I, Tonya (MA). Director: Craig Gillespie. Starring: Margot Robbie, Sebastian Stan, Allison Janney, Julianne Nicholson, Paul Walter Hauser, Bobby Cannavale. 119 minutes

Any Australian who'd own up to watching Neighbours during the late noughties (hey, we all need to rest our brains from time to time) may have felt a pang of pride in recent years at seeing Ramsay Street alumnus Margot Robbie's ascent to the heights of acclaimed Hollywood lead.

True, there's a touch of uncanny-valley in seeing her face awkwardly superimposed onto the body of a stunt double as she portrays former US figure skater Tonya Harding in action. But it doesn't diminish her skill in bringing to the screen this bizarre, emotionally charged true(ish) story.

Fellow Australian Gillespie has made a compelling mishmash of the saga, acknowledging via introductory title card that the film is based on 'unironic' and 'contradictory' testimony by the key players.

He combines mockumentary style talking heads with fourth-wall-breaking recreations of the events leading up to, and following, the kneecapping of Harding's skating archrival Nancy Kerrigan weeks prior to the 1994 Winter Olympics. As a film it is both shocking and hilarious, though if you're looking for concrete answers, you're looking in the wrong place.

What Gillespie gives us instead is a portrait of a sympathetic antihero, exquisitely rendered by Robbie, whose rough and 'redneck' manner (her word) stands in contrast to her profound abilities, and at odds with the gentility of her chosen sport.

Her farcical mantra 'It wasn't my fault' whenever things go wrong is given weight by a portrayal of serial abuse: by Harding's mother (Janney), and Harding's husband Jeff Gillooly (Stan), who helped plan 'the incident' that earned Harding the wrath of the tabloids and put her career on ice.

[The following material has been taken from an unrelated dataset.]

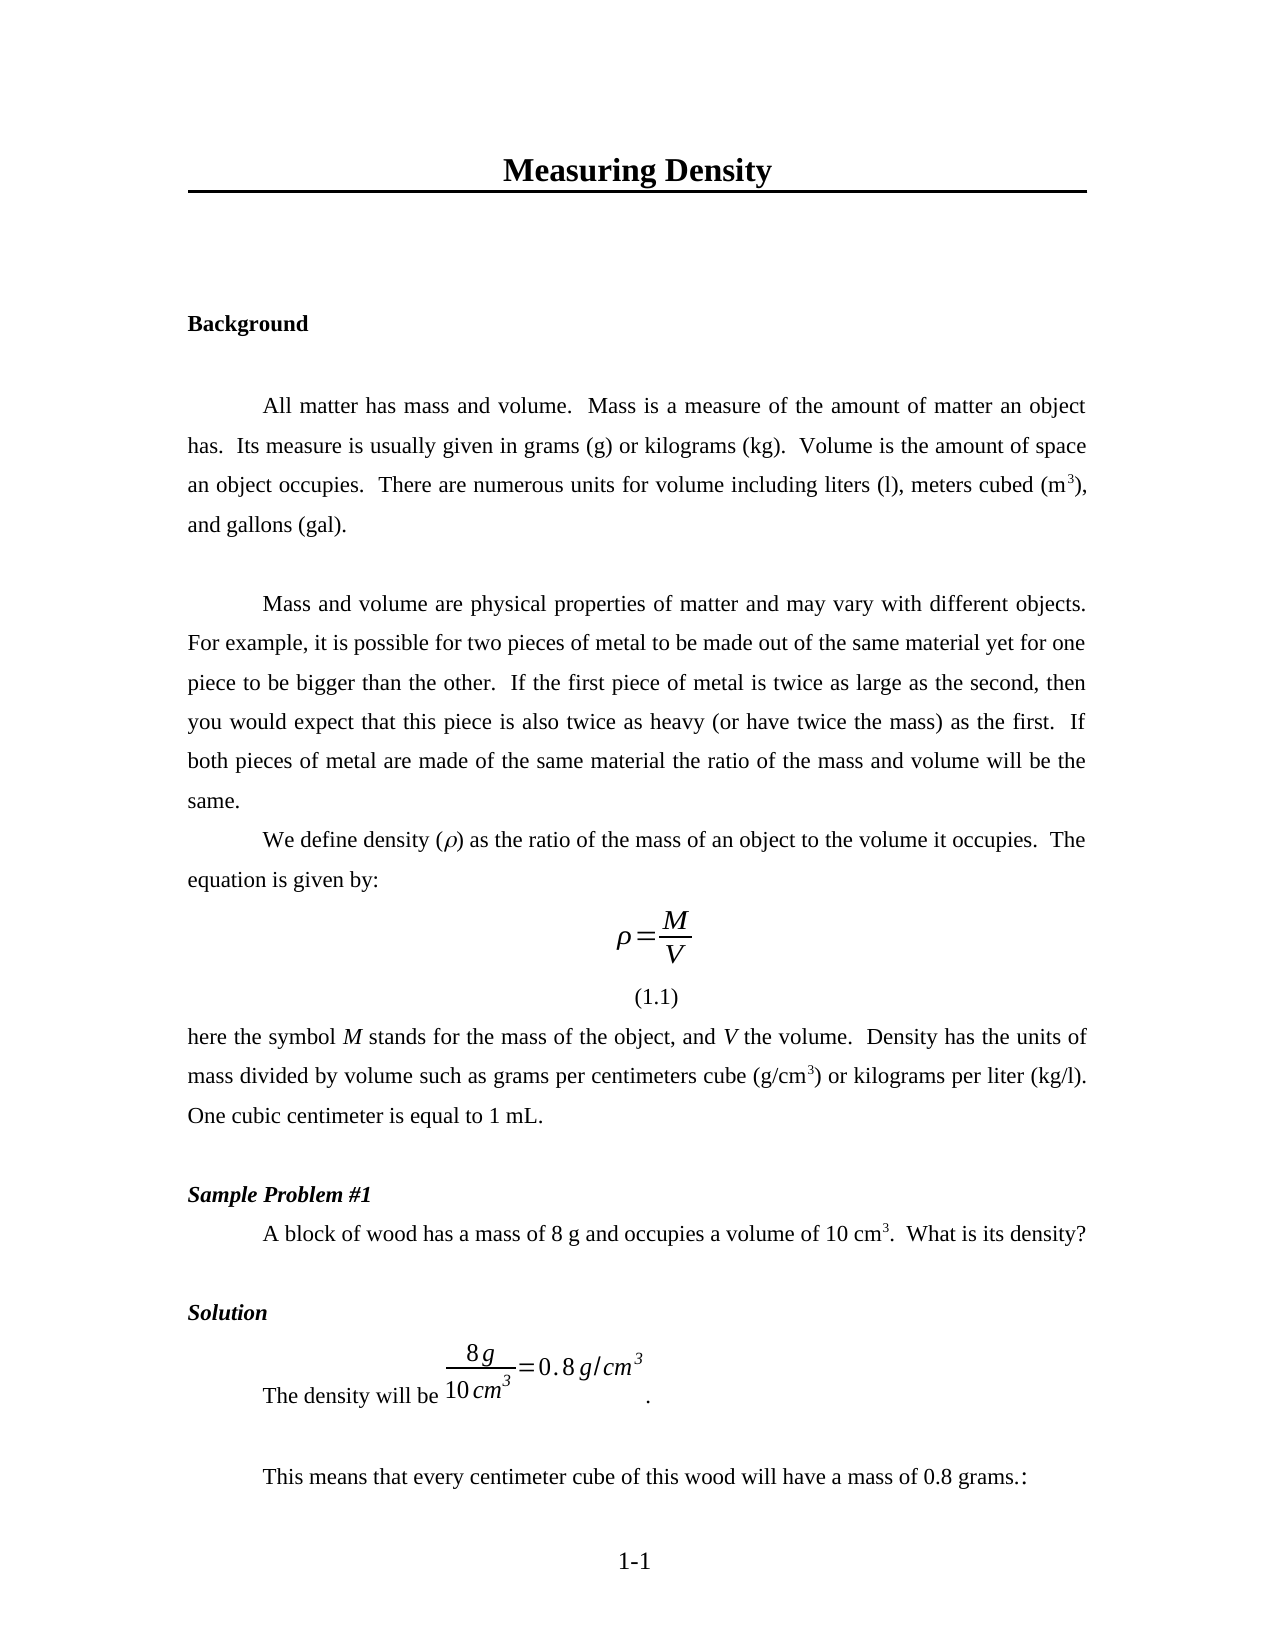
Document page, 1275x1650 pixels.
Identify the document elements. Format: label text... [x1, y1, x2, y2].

"Explicitly, I, Tonya puts the viewer in the role of voyeuristic tabloid readers who need someone to hate as much as they need someone to love."


The abusers are not limited to those who knew Harding intimately. Explicitly, I, Tonya (for which Robbie served as a producer as well as star) puts the viewer in the role of voyeuristic tabloid readers; of celebrity-hungry 'Americans' (easily transposed as all western consumers of news media) who need someone to hate as much as they need someone to love.

Gold Coast raised Robbie displays a knack for morphing her sunny surfer-girl looks into grimaces of fury or devastating self-loathing, in defiance of her (and Harding's) audience's scandal-hungry gaze.